Dataset entries:
— start —

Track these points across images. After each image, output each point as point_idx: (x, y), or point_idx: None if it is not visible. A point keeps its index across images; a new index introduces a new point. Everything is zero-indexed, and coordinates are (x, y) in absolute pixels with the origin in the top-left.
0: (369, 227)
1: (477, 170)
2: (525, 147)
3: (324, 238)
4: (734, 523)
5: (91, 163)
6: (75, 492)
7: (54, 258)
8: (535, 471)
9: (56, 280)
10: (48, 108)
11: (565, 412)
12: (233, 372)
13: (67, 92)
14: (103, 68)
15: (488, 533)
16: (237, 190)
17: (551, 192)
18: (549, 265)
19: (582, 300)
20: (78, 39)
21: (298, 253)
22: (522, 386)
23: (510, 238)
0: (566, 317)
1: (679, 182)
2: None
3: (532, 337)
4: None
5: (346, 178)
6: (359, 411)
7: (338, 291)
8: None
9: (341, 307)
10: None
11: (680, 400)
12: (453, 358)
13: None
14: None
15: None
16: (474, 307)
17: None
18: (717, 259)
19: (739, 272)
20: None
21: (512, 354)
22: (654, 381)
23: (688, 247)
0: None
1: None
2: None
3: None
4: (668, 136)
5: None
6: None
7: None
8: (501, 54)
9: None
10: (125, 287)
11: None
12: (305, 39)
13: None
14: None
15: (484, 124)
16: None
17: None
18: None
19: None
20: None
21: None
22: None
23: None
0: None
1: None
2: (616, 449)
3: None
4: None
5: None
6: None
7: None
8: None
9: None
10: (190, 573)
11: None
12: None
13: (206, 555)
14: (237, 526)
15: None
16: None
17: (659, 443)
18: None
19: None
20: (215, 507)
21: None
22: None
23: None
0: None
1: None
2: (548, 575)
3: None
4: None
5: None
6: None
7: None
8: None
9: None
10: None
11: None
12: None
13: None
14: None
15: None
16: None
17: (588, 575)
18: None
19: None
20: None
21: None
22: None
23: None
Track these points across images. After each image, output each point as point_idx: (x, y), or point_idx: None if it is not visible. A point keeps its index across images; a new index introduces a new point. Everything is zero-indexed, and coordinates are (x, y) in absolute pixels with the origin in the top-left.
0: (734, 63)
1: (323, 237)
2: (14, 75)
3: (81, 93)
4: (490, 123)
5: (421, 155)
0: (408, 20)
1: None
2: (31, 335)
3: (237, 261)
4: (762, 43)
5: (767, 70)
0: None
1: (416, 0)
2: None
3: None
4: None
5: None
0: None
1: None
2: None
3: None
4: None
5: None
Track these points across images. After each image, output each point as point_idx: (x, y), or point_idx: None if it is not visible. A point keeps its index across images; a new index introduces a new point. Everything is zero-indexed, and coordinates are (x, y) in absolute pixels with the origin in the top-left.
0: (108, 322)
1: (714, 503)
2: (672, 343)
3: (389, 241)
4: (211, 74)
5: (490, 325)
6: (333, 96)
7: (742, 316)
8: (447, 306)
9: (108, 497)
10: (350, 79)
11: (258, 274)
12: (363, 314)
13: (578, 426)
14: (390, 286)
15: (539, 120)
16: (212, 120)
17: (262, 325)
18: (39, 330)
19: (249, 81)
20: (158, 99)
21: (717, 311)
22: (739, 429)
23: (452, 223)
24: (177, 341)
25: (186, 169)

— end —

## Exercise:
Please rewrite the whole listing, changing "Track" to "Follow" wherever it occurs and leaving everything else unchanged.

## Task solution:
Follow these points across images. After each image, output each point as point_idx: (x, y), or point_idx: None if it is not visible. A point keeps its index across images; a new index introduces a new point. Everything is zero-indexed, and coordinates are (x, y) in absolute pixels with the origin in the top-left.
0: (369, 227)
1: (477, 170)
2: (525, 147)
3: (324, 238)
4: (734, 523)
5: (91, 163)
6: (75, 492)
7: (54, 258)
8: (535, 471)
9: (56, 280)
10: (48, 108)
11: (565, 412)
12: (233, 372)
13: (67, 92)
14: (103, 68)
15: (488, 533)
16: (237, 190)
17: (551, 192)
18: (549, 265)
19: (582, 300)
20: (78, 39)
21: (298, 253)
22: (522, 386)
23: (510, 238)
0: (566, 317)
1: (679, 182)
2: None
3: (532, 337)
4: None
5: (346, 178)
6: (359, 411)
7: (338, 291)
8: None
9: (341, 307)
10: None
11: (680, 400)
12: (453, 358)
13: None
14: None
15: None
16: (474, 307)
17: None
18: (717, 259)
19: (739, 272)
20: None
21: (512, 354)
22: (654, 381)
23: (688, 247)
0: None
1: None
2: None
3: None
4: (668, 136)
5: None
6: None
7: None
8: (501, 54)
9: None
10: (125, 287)
11: None
12: (305, 39)
13: None
14: None
15: (484, 124)
16: None
17: None
18: None
19: None
20: None
21: None
22: None
23: None
0: None
1: None
2: (616, 449)
3: None
4: None
5: None
6: None
7: None
8: None
9: None
10: (190, 573)
11: None
12: None
13: (206, 555)
14: (237, 526)
15: None
16: None
17: (659, 443)
18: None
19: None
20: (215, 507)
21: None
22: None
23: None
0: None
1: None
2: (548, 575)
3: None
4: None
5: None
6: None
7: None
8: None
9: None
10: None
11: None
12: None
13: None
14: None
15: None
16: None
17: (588, 575)
18: None
19: None
20: None
21: None
22: None
23: None
Follow these points across images. After each image, output each point as point_idx: (x, y), or point_idx: None if it is not visible. A point keeps its index across images; a new index introduces a new point. Everything is zero-indexed, and coordinates are (x, y) in absolute pixels with the origin in the top-left.
0: (734, 63)
1: (323, 237)
2: (14, 75)
3: (81, 93)
4: (490, 123)
5: (421, 155)
0: (408, 20)
1: None
2: (31, 335)
3: (237, 261)
4: (762, 43)
5: (767, 70)
0: None
1: (416, 0)
2: None
3: None
4: None
5: None
0: None
1: None
2: None
3: None
4: None
5: None
Follow these points across images. After each image, output each point as point_idx: (x, y), or point_idx: None if it is not visible. A point keeps its index across images; a new index introduces a new point. Everything is zero-indexed, and coordinates are (x, y) in absolute pixels with the origin in the top-left.
0: (108, 322)
1: (714, 503)
2: (672, 343)
3: (389, 241)
4: (211, 74)
5: (490, 325)
6: (333, 96)
7: (742, 316)
8: (447, 306)
9: (108, 497)
10: (350, 79)
11: (258, 274)
12: (363, 314)
13: (578, 426)
14: (390, 286)
15: (539, 120)
16: (212, 120)
17: (262, 325)
18: (39, 330)
19: (249, 81)
20: (158, 99)
21: (717, 311)
22: (739, 429)
23: (452, 223)
24: (177, 341)
25: (186, 169)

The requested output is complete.